» PROMPT
Rewrite every line in the records below as a Markdown table with the columns "No." and "Entry," one row per line and skipping any blank lines.

» RECORDS
+++
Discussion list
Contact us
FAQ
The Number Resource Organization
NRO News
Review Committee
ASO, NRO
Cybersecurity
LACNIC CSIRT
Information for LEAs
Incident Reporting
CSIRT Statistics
+++
» OUTPUT FOR THIS TASK
| No. | Entry |
|---|---|
| 1 | Discussion list |
| 2 | Contact us |
| 3 | FAQ |
| 4 | The Number Resource Organization |
| 5 | NRO News |
| 6 | Review Committee |
| 7 | ASO, NRO |
| 8 | Cybersecurity |
| 9 | LACNIC CSIRT |
| 10 | Information for LEAs |
| 11 | Incident Reporting |
| 12 | CSIRT Statistics |